Talant Dujshebaev, trener Industrii Kielce, nie ukrywał rozczarowania wynikiem. "Jestem smutny po tym meczu, podobnie jak po meczu z Fuechse i w ubiegłym tygodniu z One Veszprem. Jeszcze nie zagraliśmy jednego meczu przez 60 minut na równym poziomie. Bardzo chętnie wysłucham każdej recepty na tę sytuację. Musimy walczyć, przed nami ważny mecz w niedzielę, potem w czwartek kolejny. Jesteśmy w bardzo ciężkiej grupie i zawsze powtarzam, że celem jest wyjście z grupy".
Piotr Jarosiewicz, skrzydłowy Industrii Kielce, również przyznał, że druga połowa zadecydowała o wyniku. "Zagraliśmy wreszcie dobrze w pierwszej połowie, w poprzednich meczach nie wychodziło nam to. W drugiej mecz nam uciekł w 40. minucie, zrobiło się sześć bramek różnicy, podcięło nam to skrzydła i nie udało się dogonić wyniku".
Dimitri Fleurance, trener HBC Nantes, był wyraźnie zadowolony z wygranej na trudnym terenie. "Tutaj zawsze ciężko się gra, a zwłaszcza kiedy przed nami trudne mecze w lidze francuskiej. Jesteśmy bardzo szczęśliwi po dzisiejszym meczu, sprawdziła się rotacja zawodników, którą zakładaliśmy przed meczem. Zachowaliśmy do końca dyscyplinę taktyczną, koncentrację oraz założenia na ten mecz".
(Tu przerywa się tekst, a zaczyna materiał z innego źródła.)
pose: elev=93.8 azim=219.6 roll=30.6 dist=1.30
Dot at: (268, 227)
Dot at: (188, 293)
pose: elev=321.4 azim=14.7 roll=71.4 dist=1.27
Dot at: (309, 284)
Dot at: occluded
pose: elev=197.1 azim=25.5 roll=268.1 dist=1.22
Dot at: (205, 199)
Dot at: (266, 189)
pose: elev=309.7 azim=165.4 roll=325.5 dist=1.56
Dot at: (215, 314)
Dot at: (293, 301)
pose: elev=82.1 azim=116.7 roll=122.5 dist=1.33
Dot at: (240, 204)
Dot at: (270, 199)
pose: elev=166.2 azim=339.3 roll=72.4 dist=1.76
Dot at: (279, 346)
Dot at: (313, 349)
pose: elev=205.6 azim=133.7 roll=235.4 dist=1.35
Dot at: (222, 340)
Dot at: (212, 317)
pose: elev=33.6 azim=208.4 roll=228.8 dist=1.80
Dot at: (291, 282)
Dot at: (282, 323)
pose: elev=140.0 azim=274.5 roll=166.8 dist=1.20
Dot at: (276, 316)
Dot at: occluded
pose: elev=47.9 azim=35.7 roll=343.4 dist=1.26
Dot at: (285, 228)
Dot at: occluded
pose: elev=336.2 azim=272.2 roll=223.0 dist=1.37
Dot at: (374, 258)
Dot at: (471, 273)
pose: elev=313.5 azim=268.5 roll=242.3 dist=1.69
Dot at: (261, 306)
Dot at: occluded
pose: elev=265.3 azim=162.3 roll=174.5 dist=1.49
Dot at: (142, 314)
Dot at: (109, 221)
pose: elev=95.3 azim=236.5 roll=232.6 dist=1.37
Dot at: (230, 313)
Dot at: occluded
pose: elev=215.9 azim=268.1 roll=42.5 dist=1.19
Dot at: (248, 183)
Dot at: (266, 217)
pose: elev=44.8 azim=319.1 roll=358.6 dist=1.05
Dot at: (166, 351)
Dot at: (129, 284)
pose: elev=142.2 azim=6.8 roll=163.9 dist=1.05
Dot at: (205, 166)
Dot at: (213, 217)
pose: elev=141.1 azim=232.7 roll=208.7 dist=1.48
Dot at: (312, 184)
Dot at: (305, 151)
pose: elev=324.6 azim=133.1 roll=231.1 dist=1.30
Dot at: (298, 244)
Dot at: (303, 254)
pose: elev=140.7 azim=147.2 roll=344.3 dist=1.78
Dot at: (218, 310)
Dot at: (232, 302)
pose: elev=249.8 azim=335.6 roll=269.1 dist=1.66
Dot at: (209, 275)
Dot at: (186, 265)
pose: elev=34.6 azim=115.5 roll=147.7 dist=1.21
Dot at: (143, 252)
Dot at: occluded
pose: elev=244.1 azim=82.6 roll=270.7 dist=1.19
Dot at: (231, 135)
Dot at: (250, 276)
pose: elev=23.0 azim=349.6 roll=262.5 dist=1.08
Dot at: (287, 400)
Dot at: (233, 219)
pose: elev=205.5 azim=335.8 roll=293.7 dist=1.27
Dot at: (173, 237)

Nicolas Tournat, kołowy HBC Nantes, również docenił zmianę, jaka zaszła po przerwie. "W pierwszej połowie było nam ciężko, ale w drugiej połowie zagraliśmy naprawdę bardzo dobrze. Teraz jesteśmy w dobrej formie, to jest dla nas istotne. Dzisiaj na boisku wystąpił cały zespół i dla każdego zawodnika było to ważne, bo przecież w sobotę przed nami mecz z Montpellier w lidze krajowej, każdy z nas zyskał sporo pewności siebie".
Sytuacja Industrii
Porażka pozostawia Industrię Kielce na szóstym miejscu w tabeli grupy A z zaledwie dwoma punktami na koncie. Zespół mierzy się także z poważnymi problemami kadrowymi - kontuzje wykluczyły z gry Piotra Jędraszczyka, Klemena Ferlina, Alexa Dujshebaeva i Michała Olejniczaka, a w trakcie meczu z Nantes z boiska z groźnie wyglądającą kontuzją zszedł także Szymon Sićko.
Przed kielczanami kluczowe spotkania - w niedzielę 19 października hit z Orlen Wisłą Płock w Orlen Superlidze, a 23 października wyjazdowy mecz Ligi Mistrzów z Dinamem Bukareszt.